#### Action item
Return only how many lines in the data include the string "Amersfoort".

Dataset entries

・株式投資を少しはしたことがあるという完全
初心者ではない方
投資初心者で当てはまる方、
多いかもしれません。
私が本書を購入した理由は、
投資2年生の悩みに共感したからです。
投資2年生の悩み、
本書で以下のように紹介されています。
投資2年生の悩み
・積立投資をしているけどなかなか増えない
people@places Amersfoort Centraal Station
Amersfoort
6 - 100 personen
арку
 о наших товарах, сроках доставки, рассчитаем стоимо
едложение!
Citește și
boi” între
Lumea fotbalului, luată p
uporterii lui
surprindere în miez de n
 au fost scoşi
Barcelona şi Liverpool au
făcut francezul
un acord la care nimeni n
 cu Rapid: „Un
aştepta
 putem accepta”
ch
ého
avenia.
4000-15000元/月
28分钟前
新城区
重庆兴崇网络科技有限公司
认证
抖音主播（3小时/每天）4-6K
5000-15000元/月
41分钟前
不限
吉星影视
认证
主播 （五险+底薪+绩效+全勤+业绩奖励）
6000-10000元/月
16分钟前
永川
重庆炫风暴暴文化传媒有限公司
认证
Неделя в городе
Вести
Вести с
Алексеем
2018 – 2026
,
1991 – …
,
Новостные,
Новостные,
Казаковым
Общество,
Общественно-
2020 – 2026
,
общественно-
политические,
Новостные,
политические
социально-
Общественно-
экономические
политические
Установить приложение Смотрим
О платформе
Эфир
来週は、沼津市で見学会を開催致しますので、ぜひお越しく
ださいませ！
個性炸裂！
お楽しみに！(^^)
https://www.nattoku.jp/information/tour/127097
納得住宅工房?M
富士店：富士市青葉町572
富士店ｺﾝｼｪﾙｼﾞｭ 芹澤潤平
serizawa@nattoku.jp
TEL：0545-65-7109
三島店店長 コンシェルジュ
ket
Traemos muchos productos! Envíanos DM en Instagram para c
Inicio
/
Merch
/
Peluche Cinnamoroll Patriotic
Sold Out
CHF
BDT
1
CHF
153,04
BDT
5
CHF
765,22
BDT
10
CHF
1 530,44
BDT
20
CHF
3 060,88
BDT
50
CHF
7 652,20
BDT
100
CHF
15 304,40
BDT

#### Response
2